*** DOCUMENT EXTRACT Section Begins ***

Can high-priced medicines constitute an abuse of a dominant position in the EU?

high cost medicinesThe price of medicines has inevitably always been, and is likely to remain, a long-standing matter of contention between originator companies, governments and patients. It has however become more acute since the launch of some very innovative but very highly priced medicines in recent months, says FTI Consulting’s Darren Kinsella.

 

Never mind that these drugs are curative (and therefore definitely meet the definition of innovation). Also it does not seem to matter that these medicines are actually cost effective, i.e. they will save the public payer money in the long term: it is the price itself which is the focus of debate. Unsurprisingly, some MEPs have renewed calls for the European Commission to undertake actions against such high prices of medicines and the perceived monopolistic advantage they give to the pharma companies that develop them.

This enduring issue was highlighted during a European Parliament plenary debate in Strasbourg last September on access to life-saving medicines in Europe. The discussion showed a rare convergence of views among MEPs from various sides within the hemicycle, from the left to the right.

Trying to take a new approach to push the Commission into action on this matter, two MEPs, one from the Greens and the other from the centre-left S&D, recently suggested that the Commission applies Article 102 of the Treaty on the Functioning of the European Union (TFEU) to such cases. Article 102 deals with the abuse of dominant positions within the EU’s internal market. In the question, tabled to the Commission for a written answer, the two MEPs asked whether ‘a company with a highly innovative medicine, charging a high price represented behaviour which breaches Article 102 TFEU and thereby constitutes abuse of a dominant position’.

By the time the MEPs tabled their question, the possibility of using Article 102 as a means to control excessive prices had already been discussed elsewhere, notably in The Law and Economics of Article 102 (O’Donoghue, Padilla 2014) which claimed that theoretically, the Article could, in fact, be applied as excessive prices constitute exploitative abuse and therefore a loss in consumer welfare.

The European Commission, however, appears adamant to uphold Article 168 (7) TFEU which stipulates that it is the responsibility of the Member States to manage their own healthcare systems: the Commission therefore argues that it is for Member States to ‘take measures to regulate or influence the prices’ of medicinal products. Despite this, these recent interventions show that MEPs are actively seeking ways to convince the Commission to involve itself in the pricing debate.

Potential Outcomes

TFEU nonetheless allows the EU shared competence in the area of ‘Common Safety Concerns and Public Health Matters’ as well as a competence to act in order to carry out actions supporting, coordinating or supplementing the actions of the Member States in the ‘protection and improvement of human health’. Considering the hands-off approach which the new College of Commissioners, which took office on 1 November, is committed to pursuing, leaving as much to the Member States as possible, it can be expected to keep a low profile on matters where it has no exclusive competence.

*** DOCUMENT EXTRACT Section Ends ***

WHAT TO WORK ON:
(a) In the article on high-priced medicines, which political groups did the two MEPs who tabled the written question belong to?
(b) Proceed with the article on high-priced medicines, starting right after its final sentence.
The dataset records that come next are separate material and are not part of the article on high-priced medicines.

*** EXTRACTED DATA Section Begins ***

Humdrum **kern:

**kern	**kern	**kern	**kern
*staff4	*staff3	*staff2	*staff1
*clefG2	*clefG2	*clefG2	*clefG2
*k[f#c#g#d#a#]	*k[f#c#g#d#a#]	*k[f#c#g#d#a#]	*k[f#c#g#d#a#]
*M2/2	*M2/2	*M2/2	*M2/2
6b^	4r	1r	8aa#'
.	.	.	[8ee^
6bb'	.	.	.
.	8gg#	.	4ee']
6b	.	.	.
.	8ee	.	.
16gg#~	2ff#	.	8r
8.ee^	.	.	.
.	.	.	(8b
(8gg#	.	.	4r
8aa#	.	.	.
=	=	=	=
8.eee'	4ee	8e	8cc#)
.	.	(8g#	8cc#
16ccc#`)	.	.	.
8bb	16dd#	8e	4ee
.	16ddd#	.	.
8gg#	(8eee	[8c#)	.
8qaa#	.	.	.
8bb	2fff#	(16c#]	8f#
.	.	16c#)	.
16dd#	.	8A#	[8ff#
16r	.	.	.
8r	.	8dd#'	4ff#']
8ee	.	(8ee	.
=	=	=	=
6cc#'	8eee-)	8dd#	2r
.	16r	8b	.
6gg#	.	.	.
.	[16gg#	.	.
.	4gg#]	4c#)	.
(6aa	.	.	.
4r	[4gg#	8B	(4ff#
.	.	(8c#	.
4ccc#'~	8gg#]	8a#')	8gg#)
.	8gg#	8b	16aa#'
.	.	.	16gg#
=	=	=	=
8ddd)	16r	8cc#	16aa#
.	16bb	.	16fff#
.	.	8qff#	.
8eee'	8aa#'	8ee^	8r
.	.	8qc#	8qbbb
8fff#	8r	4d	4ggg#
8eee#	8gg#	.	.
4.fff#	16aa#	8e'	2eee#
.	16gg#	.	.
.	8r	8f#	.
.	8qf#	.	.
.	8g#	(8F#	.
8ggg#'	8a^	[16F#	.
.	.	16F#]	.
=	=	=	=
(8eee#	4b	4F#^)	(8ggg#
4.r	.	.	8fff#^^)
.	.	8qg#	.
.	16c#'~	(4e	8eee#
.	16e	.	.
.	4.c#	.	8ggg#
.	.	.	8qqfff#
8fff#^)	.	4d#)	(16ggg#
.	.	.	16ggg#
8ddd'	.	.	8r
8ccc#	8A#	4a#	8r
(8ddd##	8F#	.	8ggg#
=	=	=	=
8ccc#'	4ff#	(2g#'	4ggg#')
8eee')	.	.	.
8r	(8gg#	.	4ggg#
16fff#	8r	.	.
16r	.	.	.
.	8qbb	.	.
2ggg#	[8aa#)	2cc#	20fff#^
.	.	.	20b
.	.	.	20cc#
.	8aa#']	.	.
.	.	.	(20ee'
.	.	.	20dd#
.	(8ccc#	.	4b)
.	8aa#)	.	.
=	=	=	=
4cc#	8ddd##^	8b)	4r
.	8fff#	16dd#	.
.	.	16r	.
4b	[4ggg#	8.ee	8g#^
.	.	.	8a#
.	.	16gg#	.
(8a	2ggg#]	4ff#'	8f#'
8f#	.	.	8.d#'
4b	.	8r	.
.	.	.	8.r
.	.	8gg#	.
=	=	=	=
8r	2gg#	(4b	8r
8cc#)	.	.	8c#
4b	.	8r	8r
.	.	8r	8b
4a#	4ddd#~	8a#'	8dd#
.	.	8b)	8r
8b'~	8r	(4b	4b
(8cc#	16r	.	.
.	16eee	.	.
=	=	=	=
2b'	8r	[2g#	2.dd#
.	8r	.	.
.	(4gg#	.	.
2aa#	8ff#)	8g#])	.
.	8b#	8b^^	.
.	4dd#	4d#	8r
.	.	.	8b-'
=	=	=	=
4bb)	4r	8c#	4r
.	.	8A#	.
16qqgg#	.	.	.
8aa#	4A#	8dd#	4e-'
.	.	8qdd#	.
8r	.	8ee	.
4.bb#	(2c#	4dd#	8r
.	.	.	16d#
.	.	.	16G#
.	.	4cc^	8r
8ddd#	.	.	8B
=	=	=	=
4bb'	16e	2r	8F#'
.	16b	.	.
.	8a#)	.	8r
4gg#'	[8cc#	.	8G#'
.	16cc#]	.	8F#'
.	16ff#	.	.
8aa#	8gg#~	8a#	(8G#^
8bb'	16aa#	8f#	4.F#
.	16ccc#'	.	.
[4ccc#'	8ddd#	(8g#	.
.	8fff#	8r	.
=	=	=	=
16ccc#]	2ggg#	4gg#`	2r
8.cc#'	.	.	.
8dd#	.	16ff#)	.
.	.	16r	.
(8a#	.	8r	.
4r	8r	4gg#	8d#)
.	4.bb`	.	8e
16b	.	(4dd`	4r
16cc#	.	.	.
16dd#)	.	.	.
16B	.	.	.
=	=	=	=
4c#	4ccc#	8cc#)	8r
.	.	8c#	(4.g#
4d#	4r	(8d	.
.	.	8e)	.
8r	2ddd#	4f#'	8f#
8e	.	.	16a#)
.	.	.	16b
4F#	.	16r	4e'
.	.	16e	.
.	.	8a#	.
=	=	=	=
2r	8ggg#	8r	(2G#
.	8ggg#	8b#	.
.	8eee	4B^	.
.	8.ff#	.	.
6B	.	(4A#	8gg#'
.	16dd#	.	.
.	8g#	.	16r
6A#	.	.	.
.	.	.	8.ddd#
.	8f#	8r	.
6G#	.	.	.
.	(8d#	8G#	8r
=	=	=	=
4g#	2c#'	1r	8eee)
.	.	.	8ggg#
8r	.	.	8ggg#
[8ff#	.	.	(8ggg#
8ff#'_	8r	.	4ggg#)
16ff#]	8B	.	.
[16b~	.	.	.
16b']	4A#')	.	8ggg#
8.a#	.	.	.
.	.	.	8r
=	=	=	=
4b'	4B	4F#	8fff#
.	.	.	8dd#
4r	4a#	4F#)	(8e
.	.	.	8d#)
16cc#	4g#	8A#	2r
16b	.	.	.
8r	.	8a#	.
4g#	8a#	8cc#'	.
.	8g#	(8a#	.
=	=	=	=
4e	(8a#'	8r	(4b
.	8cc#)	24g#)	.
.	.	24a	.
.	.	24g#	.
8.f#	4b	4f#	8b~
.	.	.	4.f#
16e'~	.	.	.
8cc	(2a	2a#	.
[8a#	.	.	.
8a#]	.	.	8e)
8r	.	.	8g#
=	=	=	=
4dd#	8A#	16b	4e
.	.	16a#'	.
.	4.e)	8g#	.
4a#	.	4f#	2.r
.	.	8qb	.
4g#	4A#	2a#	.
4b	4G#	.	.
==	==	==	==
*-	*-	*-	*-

*** EXTRACTED DATA Section Ends ***

YOUR WRITTEN ANSWERS:
(a) One was from the Greens and the other from the centre-left S&D.

(b)
That being said, the new Commission has also declared that it will maintain better relations with the Parliament and assured MEPs that it will be more attentive to their concerns. With this in mind, MEPs have acknowledged the reaction of the Commission and have begun to look at alternative avenues it could take, such as through changing the rules on patents (the technicalities of the Unitary Patent Package are currently under review by the Member States). Other possible measures to regulate the uptake of innovative medicines include cooperating on health technology assessment and price transparency, recommending the use of generics and biosimilars in the EU’s annual budgetary control exercise (the Council is provisionally planning a discussion on the ‘European Semester: an enhanced involvement of the health sector’), creating new rules on public procurement on medicines other than for cross-border health threats (already discussed in Council) and revising certain drug-specific regulations (orphan drugs, paediatrics) which could, for example, affect some of the incentives available under the current system – or indeed create new ones.

The pricing debate is one which sees agreement from all positions along the political spectrum, and as discussed, MEPs are exploring various routes through which the EU could act. Despite this, it seems as though MEPs have not yet found a solution, and once they have, it will need to be one upon which they can all agree. Should MEPs be able to find enough support for the Commission to act, we may hear more about this topic in the coming months. We should also bear in mind that, as the Commission will propose less legislation, Parliamentarians will have more time to develop their own initiatives.

Darren Kinsella is Consultant at FTI Consulting Brussels.